Jefferson City, Mo. - Missouri Gov. Matt Blunt signed legislation at press time to create the Large Animal Veterinary Student Loan Program and wants to earmark $500,000 to pay for it.
JEFFERSON CITY, MO. — Missouri Gov. Matt Blunt signed legislation at press time to create the Large Animal Veterinary Student Loan Program and wants to earmark $500,000 to pay for it.
It's the latest effort by a state government to tackle what's been dubbed a nationwide manpower drought in large-animal veterinary medicine.
The state now joins at least six others addressing what the American Veterinary Medical Association's Adrian Hochstadt, JD, CAE, describes as a "real hot issue" for lawmakers trying to deal with areas underserved by the profession's migration from small-town farm service to urban small-animal practice.
Most efforts are designed to provide education loan repayment incentives for new graduates to practice in rural areas for a contractual number of years.
The Missouri action follows programs in Maine, Louisiana, Ohio, North Dakota, Pennsylvania and Kansas, according to AVMA. Similar bills are pending in New York and Wisconsin, confirms Hochstadt, assistant director state regulatory and legislative affairs.

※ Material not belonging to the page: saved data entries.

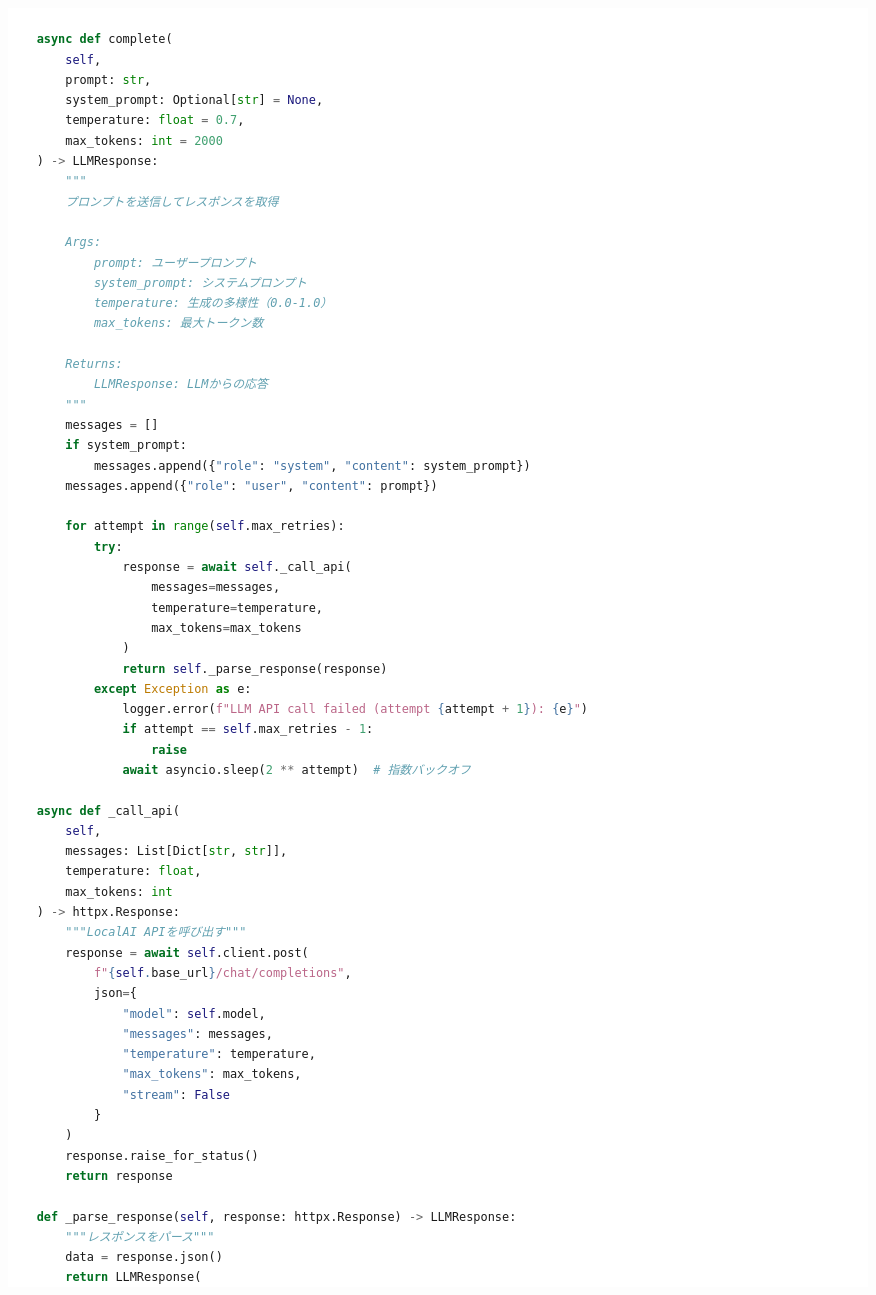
 ```python
    
    async def complete(
        self,
        prompt: str,
        system_prompt: Optional[str] = None,
        temperature: float = 0.7,
        max_tokens: int = 2000
    ) -> LLMResponse:
        """
        プロンプトを送信してレスポンスを取得
        
        Args:
            prompt: ユーザープロンプト
            system_prompt: システムプロンプト
            temperature: 生成の多様性（0.0-1.0）
            max_tokens: 最大トークン数
            
        Returns:
            LLMResponse: LLMからの応答
        """
        messages = []
        if system_prompt:
            messages.append({"role": "system", "content": system_prompt})
        messages.append({"role": "user", "content": prompt})
        
        for attempt in range(self.max_retries):
            try:
                response = await self._call_api(
                    messages=messages,
                    temperature=temperature,
                    max_tokens=max_tokens
                )
                return self._parse_response(response)
            except Exception as e:
                logger.error(f"LLM API call failed (attempt {attempt + 1}): {e}")
                if attempt == self.max_retries - 1:
                    raise
                await asyncio.sleep(2 ** attempt)  # 指数バックオフ
    
    async def _call_api(
        self,
        messages: List[Dict[str, str]],
        temperature: float,
        max_tokens: int
    ) -> httpx.Response:
        """LocalAI APIを呼び出す"""
        response = await self.client.post(
            f"{self.base_url}/chat/completions",
            json={
                "model": self.model,
                "messages": messages,
                "temperature": temperature,
                "max_tokens": max_tokens,
                "stream": False
            }
        )
        response.raise_for_status()
        return response
    
    def _parse_response(self, response: httpx.Response) -> LLMResponse:
        """レスポンスをパース"""
        data = response.json()
        return LLMResponse(
```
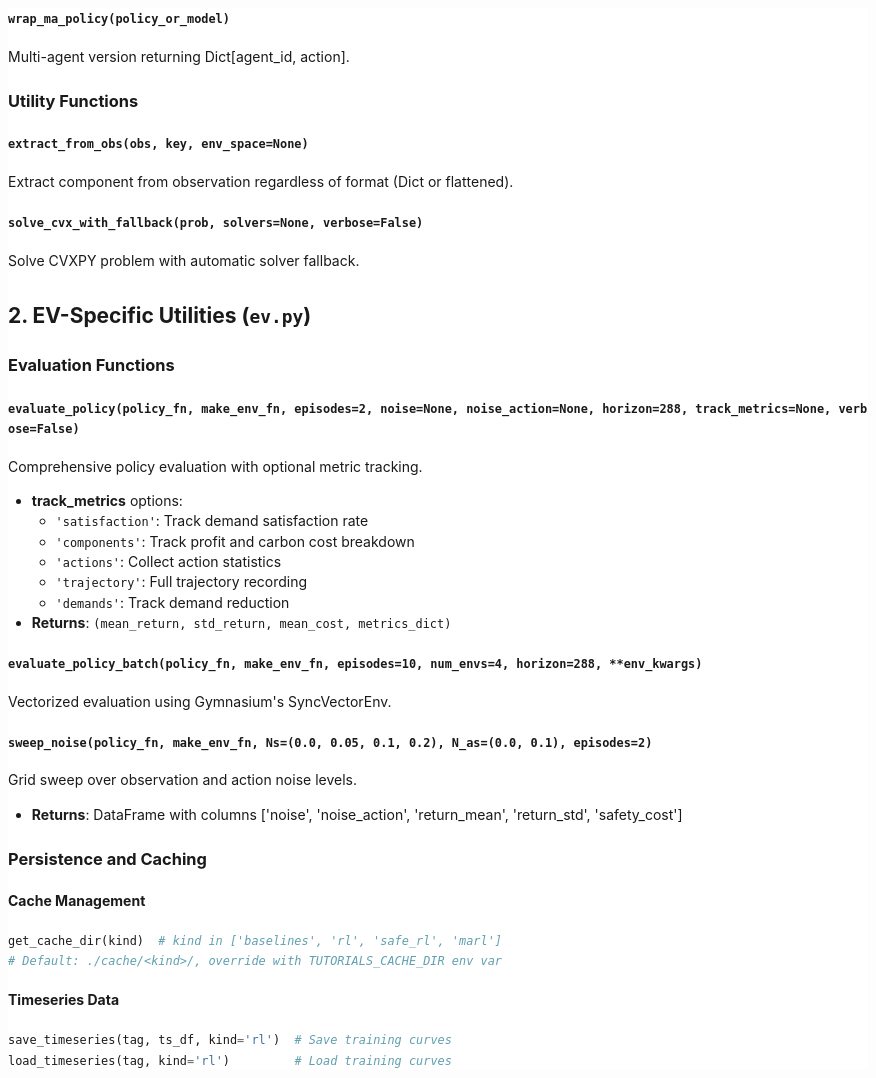 #### `wrap_ma_policy(policy_or_model)`
Multi-agent version returning Dict[agent_id, action].

### Utility Functions

#### `extract_from_obs(obs, key, env_space=None)`
Extract component from observation regardless of format (Dict or flattened).

#### `solve_cvx_with_fallback(prob, solvers=None, verbose=False)`
Solve CVXPY problem with automatic solver fallback.

## 2. EV-Specific Utilities (`ev.py`)

### Evaluation Functions

#### `evaluate_policy(policy_fn, make_env_fn, episodes=2, noise=None, noise_action=None, horizon=288, track_metrics=None, verbose=False)`
Comprehensive policy evaluation with optional metric tracking.
- **track_metrics** options:
  - `'satisfaction'`: Track demand satisfaction rate
  - `'components'`: Track profit and carbon cost breakdown
  - `'actions'`: Collect action statistics
  - `'trajectory'`: Full trajectory recording
  - `'demands'`: Track demand reduction
- **Returns**: `(mean_return, std_return, mean_cost, metrics_dict)`

#### `evaluate_policy_batch(policy_fn, make_env_fn, episodes=10, num_envs=4, horizon=288, **env_kwargs)`
Vectorized evaluation using Gymnasium's SyncVectorEnv.

#### `sweep_noise(policy_fn, make_env_fn, Ns=(0.0, 0.05, 0.1, 0.2), N_as=(0.0, 0.1), episodes=2)`
Grid sweep over observation and action noise levels.
- **Returns**: DataFrame with columns ['noise', 'noise_action', 'return_mean', 'return_std', 'safety_cost']

### Persistence and Caching

#### Cache Management
```python
get_cache_dir(kind)  # kind in ['baselines', 'rl', 'safe_rl', 'marl']
# Default: ./cache/<kind>/, override with TUTORIALS_CACHE_DIR env var
```

#### Timeseries Data
```python
save_timeseries(tag, ts_df, kind='rl')  # Save training curves
load_timeseries(tag, kind='rl')         # Load training curves
```
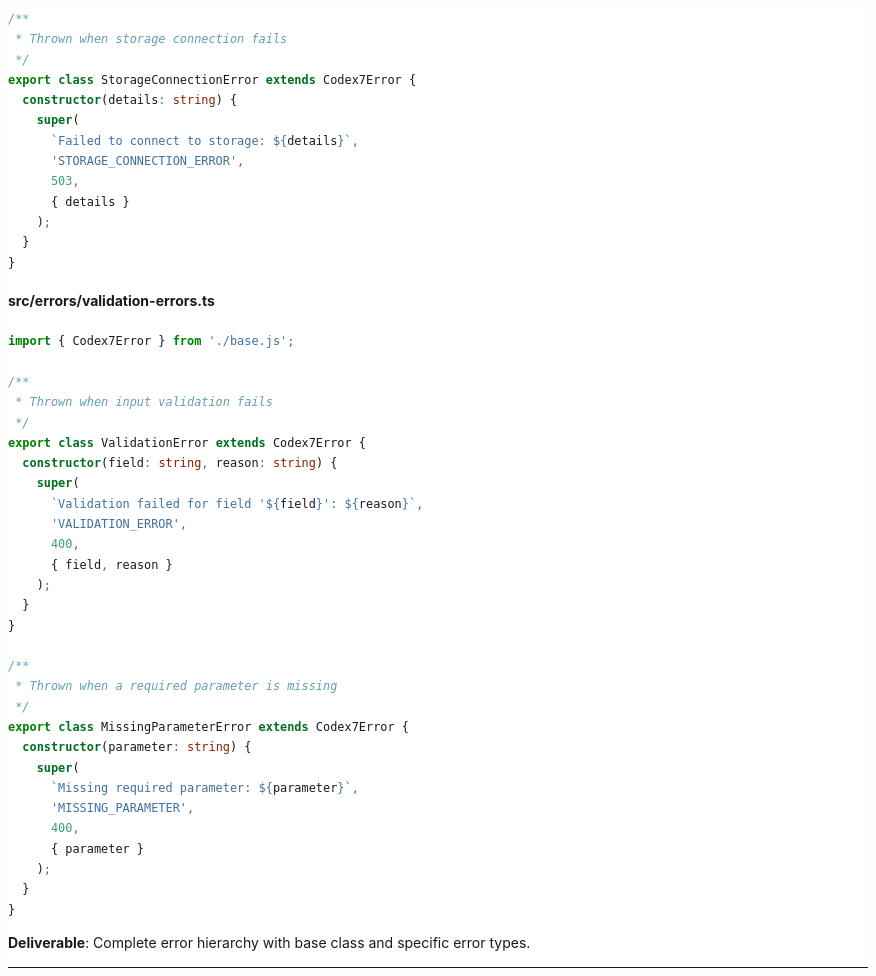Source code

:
 ```typescript
/**
 * Thrown when storage connection fails
 */
export class StorageConnectionError extends Codex7Error {
  constructor(details: string) {
    super(
      `Failed to connect to storage: ${details}`,
      'STORAGE_CONNECTION_ERROR',
      503,
      { details }
    );
  }
}
```

#### src/errors/validation-errors.ts
```typescript
import { Codex7Error } from './base.js';

/**
 * Thrown when input validation fails
 */
export class ValidationError extends Codex7Error {
  constructor(field: string, reason: string) {
    super(
      `Validation failed for field '${field}': ${reason}`,
      'VALIDATION_ERROR',
      400,
      { field, reason }
    );
  }
}

/**
 * Thrown when a required parameter is missing
 */
export class MissingParameterError extends Codex7Error {
  constructor(parameter: string) {
    super(
      `Missing required parameter: ${parameter}`,
      'MISSING_PARAMETER',
      400,
      { parameter }
    );
  }
}
```

**Deliverable**: Complete error hierarchy with base class and specific error types.

---
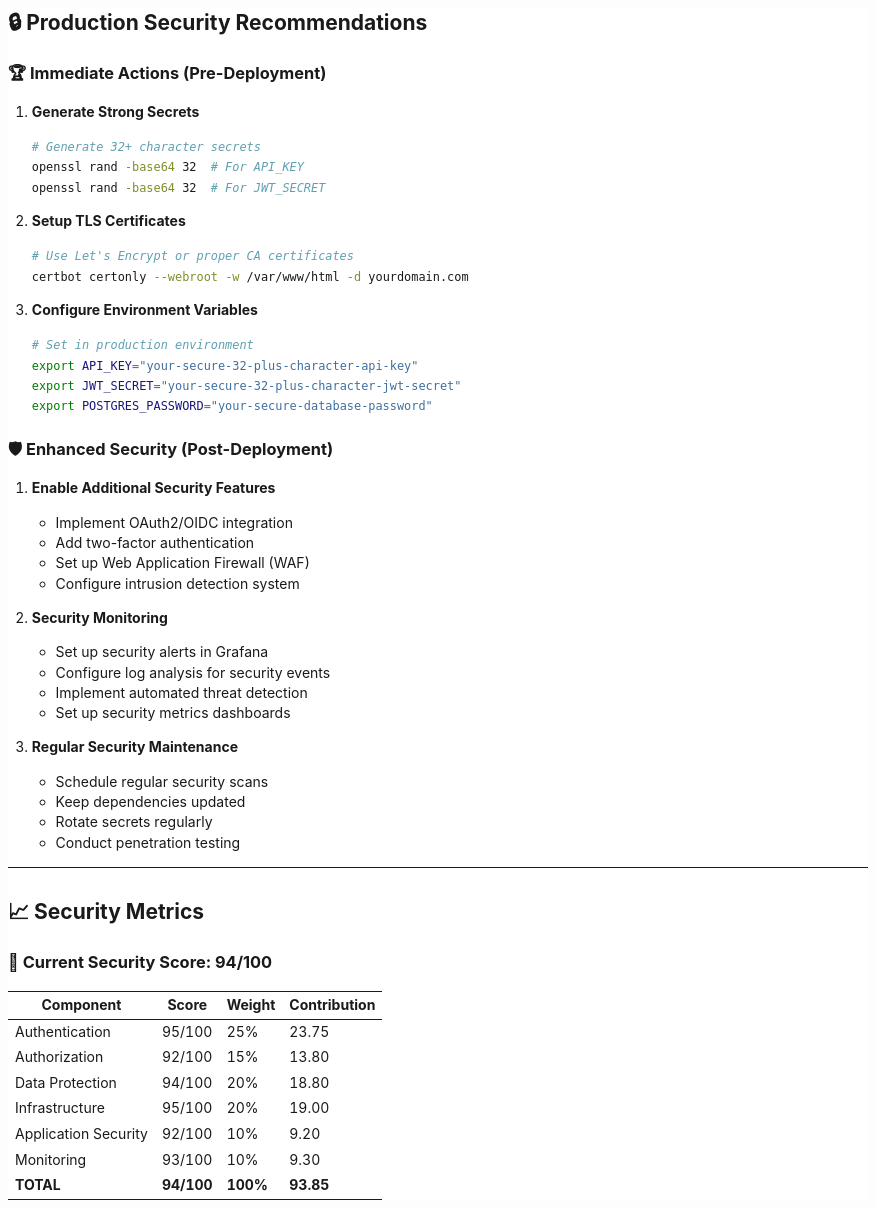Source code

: 
## 🔒 Production Security Recommendations

### 🏆 **Immediate Actions (Pre-Deployment)**
1. **Generate Strong Secrets**
   ```bash
   # Generate 32+ character secrets
   openssl rand -base64 32  # For API_KEY
   openssl rand -base64 32  # For JWT_SECRET
   ```

2. **Setup TLS Certificates**
   ```bash
   # Use Let's Encrypt or proper CA certificates
   certbot certonly --webroot -w /var/www/html -d yourdomain.com
   ```

3. **Configure Environment Variables**
   ```bash
   # Set in production environment
   export API_KEY="your-secure-32-plus-character-api-key"
   export JWT_SECRET="your-secure-32-plus-character-jwt-secret"
   export POSTGRES_PASSWORD="your-secure-database-password"
   ```

### 🛡️ **Enhanced Security (Post-Deployment)**
1. **Enable Additional Security Features**
   - Implement OAuth2/OIDC integration
   - Add two-factor authentication
   - Set up Web Application Firewall (WAF)
   - Configure intrusion detection system

2. **Security Monitoring**
   - Set up security alerts in Grafana
   - Configure log analysis for security events
   - Implement automated threat detection
   - Set up security metrics dashboards

3. **Regular Security Maintenance**
   - Schedule regular security scans
   - Keep dependencies updated
   - Rotate secrets regularly
   - Conduct penetration testing

---

## 📈 Security Metrics

### 🔢 **Current Security Score: 94/100**

| Component | Score | Weight | Contribution |
|-----------|-------|--------|--------------|
| Authentication | 95/100 | 25% | 23.75 |
| Authorization | 92/100 | 15% | 13.80 |
| Data Protection | 94/100 | 20% | 18.80 |
| Infrastructure | 95/100 | 20% | 19.00 |
| Application Security | 92/100 | 10% | 9.20 |
| Monitoring | 93/100 | 10% | 9.30 |
| **TOTAL** | **94/100** | **100%** | **93.85** |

"This is the No. 1 issue for state legislators who contact us," he says. "We offer them samples of model legislation and tell them what's already out there."
Currently under way are an Ohio education repayment program that is offered to more than just the state's veterinary students and a plan to require the University of Tennessee's veterinary college to grant admissions preference to applicants with agriculture backgrounds or those interested in food-animal medicine.
Oklahoma is retooling a failed tax-break proposal for food-animal practitioners while Illinois lawmakers, prompted by the state veterinary medical association and University of Illinois, are talking about creating a student incentive system.
Missouri's new law is designed to create a "corps of young, talented veterinarians ready to serve family farmers in undeserved areas across the state, helping to ensure that the next generation of Missouri's family farmers has the veterinary resources available to continue our state's agricultural tradition," Gov. Blunt announced last month on his Web site.
Such efforts go beyond what's being done at federal levels despite organized veterinary medicine's push to create nationwide food-animal practitioner incentives. Missouri's new law comes just $250,000 shy of allocations tied to the National Veterinary Medical Services Act — a program originally designed to repay the education debt of rural veterinarians across the country. Due to a bureaucratic twist, $750,000 of the $1 million originally earmarked for rural veterinarians now will be appropriated to DVMs who fill vacant Food Safety and Inspection Service posts, a public health agency within the United States Department of Agriculture (USDA). The move, while criticized in organized veterinary medicine, also outlines USDA's plans to reserve $50,000 of NVMSA funds for administrative costs and save $200,000 for future needs.
It's a disappointment, but state lawmakers are picking up the slack, Hochstadt says.
"They're hearing from their constituents that there's a real shortage of veterinarians, and perhaps it's time to think outside the box on this," he says.